The partners maintain a showroom in the Architects and Designers Building on 58th Street in Manhattan; many clients are introduced to the firm by their designers or architects.
“Once they’ve worked with us once, they come back on their own or they’ll tell the designer, ‘I know a place,’” says Giammona. “They may start by going to the A&D building to pick out a stone and get the ball rolling, but eventually many of them come to the gallery.”
The gallery, which is how the partners refer to their indoor warehouse, is well-swept and carefully illuminated to show the best of what they offer, including a good sampling of the approximately 250 different colors of stone they offer.
“When you walk up to the client entryway, we have raised panels on display and a catwalk that’s about 30 feet long,” Giammona explains. “Along the same wall and above the panels we have the medallions we make with the waterjet.
“Not surprisingly, when the come to see us, a lot of people go, ‘You can do this?’ or ‘You can make that?’” he adds. “Then, their designers or architects will advise them on how they can get when they’re drawing up plans.”
Currently, the partners are developing 4,500 ft² of that storage space into what they’re calling a design center, with the goal of better displaying the line of Italian porcelain tile they began offering two years ago.

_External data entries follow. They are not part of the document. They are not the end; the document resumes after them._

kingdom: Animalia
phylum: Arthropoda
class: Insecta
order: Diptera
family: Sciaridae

“We know just showing a tile on a rack is a difficult sale,” says Giammona. “With the design center, we’re incorporating the porcelain tile floors with natural stone counter and vanity tops and bathroom surrounds.”

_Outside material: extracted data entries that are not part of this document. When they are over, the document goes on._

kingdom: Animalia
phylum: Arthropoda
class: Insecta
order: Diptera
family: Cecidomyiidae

Baione says the design center will include a full working kitchen where the partners hope to give seminars for architects and designers, as well as attracting guest chefs. It will also feature wood, gas and electric fireplaces, three other kitchens, five or six bathrooms, a tub area and a library.

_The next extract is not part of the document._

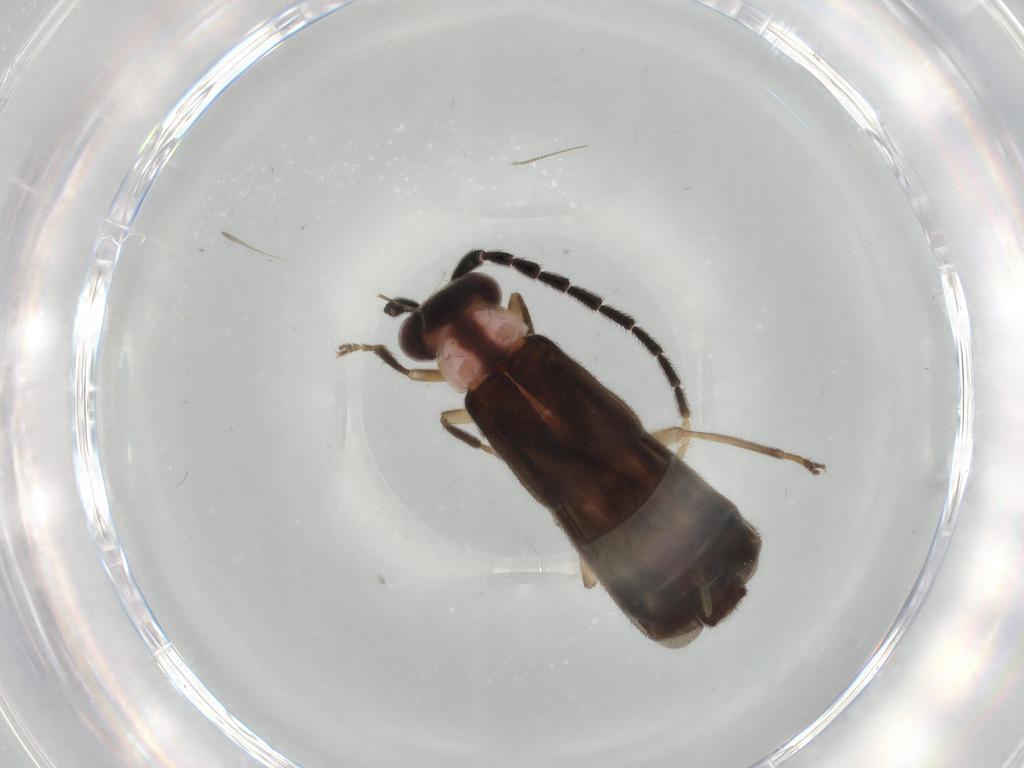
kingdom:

Another one of the company’s advertising approaches is to put its name on top of its trucks.
“People in Manhattan can look down from their terraces and see our name,” says Baione. “We get calls from all over the place that way.”
The Yellow Pages and a company Website also help, but the two men say what really keeps Wholesale Marble going and growing is good word-of-mouth. One of the better ones was a job the company did on an apartment that – unknown to them – was being remodeled by a real-estate writer for the New York Post.
The writer mentioned, in a subsequent article, the possibility of saving money by going to something such as Formica – and then she plugged both their Brooklyn warehouse and the competence of the crew that first made the templates and later came back and did the installation.
“We get at least one letter a week from a customer who’s satisfied and wants to tell us what a great experience they had dealing with somebody here, whether it was in the showroom or on the phone or during an installation,” says Giammona. “They always tell us we’re helpful and polite and they haven’t had such nice experiences with the other trades on their jobs.”
As if the partners don’t already have enough to do – they still do all of the estimating and much of the scheduling for the company – they expect to generate some more publicity with a spec house they’re building on Long Island.
Baione explains that because of the property’s nearness to the ocean, the entire building will be steel and concrete and clad with plenty of stone (including a carved limestone/flamed granite exterior).
Although the partners expect the finished price to be well into seven figures, they’re already eyeing other properties in the same vicinity.
Whether it’s completing their new design center or building more stone homes, their main goal is to have Wholesale Marble and Granite continue to grow bigger and better.
“Of course, this is something new for us,” says Giammona. “Once we have the design center going, it will put us into another level of developing homes for our clients.”
“We’re hoping to reach people we’ve never reached before,” Baione says. “Then, we want them to have a great experience with our company.”
This article first appeared in the September 2004 print edition of Stone Business. ©2004 Western Business Media Inc.